▶ _The problem_
Below are records to write out again, exactly as they read.

▶ _Saved entries_

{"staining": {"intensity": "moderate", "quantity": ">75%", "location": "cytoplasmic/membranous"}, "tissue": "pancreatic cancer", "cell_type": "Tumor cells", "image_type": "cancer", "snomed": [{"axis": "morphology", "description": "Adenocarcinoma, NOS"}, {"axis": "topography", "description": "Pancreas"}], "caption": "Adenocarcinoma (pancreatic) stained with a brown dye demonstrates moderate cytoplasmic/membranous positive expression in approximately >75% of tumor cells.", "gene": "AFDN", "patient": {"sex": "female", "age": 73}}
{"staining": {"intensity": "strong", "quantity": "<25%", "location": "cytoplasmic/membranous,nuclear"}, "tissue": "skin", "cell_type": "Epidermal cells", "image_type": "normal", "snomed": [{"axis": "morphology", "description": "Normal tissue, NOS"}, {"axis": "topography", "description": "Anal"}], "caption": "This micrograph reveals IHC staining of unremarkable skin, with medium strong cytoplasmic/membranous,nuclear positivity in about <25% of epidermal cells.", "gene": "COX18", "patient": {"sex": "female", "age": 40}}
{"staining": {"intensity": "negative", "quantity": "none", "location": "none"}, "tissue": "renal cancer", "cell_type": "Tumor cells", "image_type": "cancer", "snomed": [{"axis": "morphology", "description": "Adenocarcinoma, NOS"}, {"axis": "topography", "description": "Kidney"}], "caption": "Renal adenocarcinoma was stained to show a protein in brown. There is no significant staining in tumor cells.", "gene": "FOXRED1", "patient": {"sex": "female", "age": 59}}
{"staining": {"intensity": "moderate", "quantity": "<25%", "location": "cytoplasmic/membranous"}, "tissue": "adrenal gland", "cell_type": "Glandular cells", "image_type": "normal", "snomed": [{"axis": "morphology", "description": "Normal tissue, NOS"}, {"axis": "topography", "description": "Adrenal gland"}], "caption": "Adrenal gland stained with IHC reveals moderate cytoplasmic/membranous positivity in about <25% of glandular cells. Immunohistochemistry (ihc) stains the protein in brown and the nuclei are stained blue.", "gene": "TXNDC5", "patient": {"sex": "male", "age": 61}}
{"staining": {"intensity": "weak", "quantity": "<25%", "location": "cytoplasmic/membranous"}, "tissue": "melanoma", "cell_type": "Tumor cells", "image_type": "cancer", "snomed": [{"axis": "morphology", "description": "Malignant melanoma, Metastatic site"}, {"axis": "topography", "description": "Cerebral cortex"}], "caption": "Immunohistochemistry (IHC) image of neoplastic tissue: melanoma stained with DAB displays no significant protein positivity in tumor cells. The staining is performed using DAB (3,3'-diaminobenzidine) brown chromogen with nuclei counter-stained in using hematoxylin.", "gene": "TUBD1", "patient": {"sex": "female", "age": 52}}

▶ _Result of this exercise_
{"staining": {"intensity": "moderate", "quantity": ">75%", "location": "cytoplasmic/membranous"}, "tissue": "pancreatic cancer", "cell_type": "Tumor cells", "image_type": "cancer", "snomed": [{"axis": "morphology", "description": "Adenocarcinoma, NOS"}, {"axis": "topography", "description": "Pancreas"}], "caption": "Adenocarcinoma (pancreatic) stained with a brown dye demonstrates moderate cytoplasmic/membranous positive expression in approximately >75% of tumor cells.", "gene": "AFDN", "patient": {"sex": "female", "age": 73}}
{"staining": {"intensity": "strong", "quantity": "<25%", "location": "cytoplasmic/membranous,nuclear"}, "tissue": "skin", "cell_type": "Epidermal cells", "image_type": "normal", "snomed": [{"axis": "morphology", "description": "Normal tissue, NOS"}, {"axis": "topography", "description": "Anal"}], "caption": "This micrograph reveals IHC staining of unremarkable skin, with medium strong cytoplasmic/membranous,nuclear positivity in about <25% of epidermal cells.", "gene": "COX18", "patient": {"sex": "female", "age": 40}}
{"staining": {"intensity": "negative", "quantity": "none", "location": "none"}, "tissue": "renal cancer", "cell_type": "Tumor cells", "image_type": "cancer", "snomed": [{"axis": "morphology", "description": "Adenocarcinoma, NOS"}, {"axis": "topography", "description": "Kidney"}], "caption": "Renal adenocarcinoma was stained to show a protein in brown. There is no significant staining in tumor cells.", "gene": "FOXRED1", "patient": {"sex": "female", "age": 59}}
{"staining": {"intensity": "moderate", "quantity": "<25%", "location": "cytoplasmic/membranous"}, "tissue": "adrenal gland", "cell_type": "Glandular cells", "image_type": "normal", "snomed": [{"axis": "morphology", "description": "Normal tissue, NOS"}, {"axis": "topography", "description": "Adrenal gland"}], "caption": "Adrenal gland stained with IHC reveals moderate cytoplasmic/membranous positivity in about <25% of glandular cells. Immunohistochemistry (ihc) stains the protein in brown and the nuclei are stained blue.", "gene": "TXNDC5", "patient": {"sex": "male", "age": 61}}
{"staining": {"intensity": "weak", "quantity": "<25%", "location": "cytoplasmic/membranous"}, "tissue": "melanoma", "cell_type": "Tumor cells", "image_type": "cancer", "snomed": [{"axis": "morphology", "description": "Malignant melanoma, Metastatic site"}, {"axis": "topography", "description": "Cerebral cortex"}], "caption": "Immunohistochemistry (IHC) image of neoplastic tissue: melanoma stained with DAB displays no significant protein positivity in tumor cells. The staining is performed using DAB (3,3'-diaminobenzidine) brown chromogen with nuclei counter-stained in using hematoxylin.", "gene": "TUBD1", "patient": {"sex": "female", "age": 52}}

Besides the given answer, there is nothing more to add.